What the task requires:
Even where a line looks wrong, copy it exactly and include every entry.

Items from a dataset:
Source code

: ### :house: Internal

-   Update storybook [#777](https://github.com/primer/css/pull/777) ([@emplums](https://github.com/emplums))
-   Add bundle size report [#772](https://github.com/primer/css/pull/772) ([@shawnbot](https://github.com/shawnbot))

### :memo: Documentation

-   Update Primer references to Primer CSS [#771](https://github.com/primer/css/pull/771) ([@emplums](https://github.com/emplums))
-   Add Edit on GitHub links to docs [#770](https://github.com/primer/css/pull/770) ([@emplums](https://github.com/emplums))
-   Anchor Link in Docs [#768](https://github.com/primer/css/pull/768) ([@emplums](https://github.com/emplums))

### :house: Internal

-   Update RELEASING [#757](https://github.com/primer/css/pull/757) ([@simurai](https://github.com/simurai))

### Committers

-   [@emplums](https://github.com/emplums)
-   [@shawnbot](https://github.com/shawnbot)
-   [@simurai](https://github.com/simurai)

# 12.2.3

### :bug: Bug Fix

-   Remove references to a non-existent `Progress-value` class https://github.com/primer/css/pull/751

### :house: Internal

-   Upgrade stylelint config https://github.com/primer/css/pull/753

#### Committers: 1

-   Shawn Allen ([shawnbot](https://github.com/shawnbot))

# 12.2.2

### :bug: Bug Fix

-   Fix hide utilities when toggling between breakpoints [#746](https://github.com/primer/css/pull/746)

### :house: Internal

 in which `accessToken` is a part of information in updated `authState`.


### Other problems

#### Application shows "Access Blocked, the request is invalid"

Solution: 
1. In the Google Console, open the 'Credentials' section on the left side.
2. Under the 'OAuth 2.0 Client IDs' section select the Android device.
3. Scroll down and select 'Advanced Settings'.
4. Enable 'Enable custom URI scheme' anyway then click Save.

Problem solution:
Source code

: ### :house: Internal

-   Update storybook [#777](https://github.com/primer/css/pull/777) ([@emplums](https://github.com/emplums))
-   Add bundle size report [#772](https://github.com/primer/css/pull/772) ([@shawnbot](https://github.com/shawnbot))

### :memo: Documentation

-   Update Primer references to Primer CSS [#771](https://github.com/primer/css/pull/771) ([@emplums](https://github.com/emplums))
-   Add Edit on GitHub links to docs [#770](https://github.com/primer/css/pull/770) ([@emplums](https://github.com/emplums))
-   Anchor Link in Docs [#768](https://github.com/primer/css/pull/768) ([@emplums](https://github.com/emplums))

### :house: Internal

-   Update RELEASING [#757](https://github.com/primer/css/pull/757) ([@simurai](https://github.com/simurai))

### Committers

-   [@emplums](https://github.com/emplums)
-   [@shawnbot](https://github.com/shawnbot)
-   [@simurai](https://github.com/simurai)

# 12.2.3

### :bug: Bug Fix

-   Remove references to a non-existent `Progress-value` class https://github.com/primer/css/pull/751

### :house: Internal

-   Upgrade stylelint config https://github.com/primer/css/pull/753

#### Committers: 1

-   Shawn Allen ([shawnbot](https://github.com/shawnbot))

# 12.2.2

### :bug: Bug Fix

-   Fix hide utilities when toggling between breakpoints [#746](https://github.com/primer/css/pull/746)

### :house: Internal

 in which `accessToken` is a part of information in updated `authState`.


### Other problems

#### Application shows "Access Blocked, the request is invalid"

Solution: 
1. In the Google Console, open the 'Credentials' section on the left side.
2. Under the 'OAuth 2.0 Client IDs' section select the Android device.
3. Scroll down and select 'Advanced Settings'.
4. Enable 'Enable custom URI scheme' anyway then click Save.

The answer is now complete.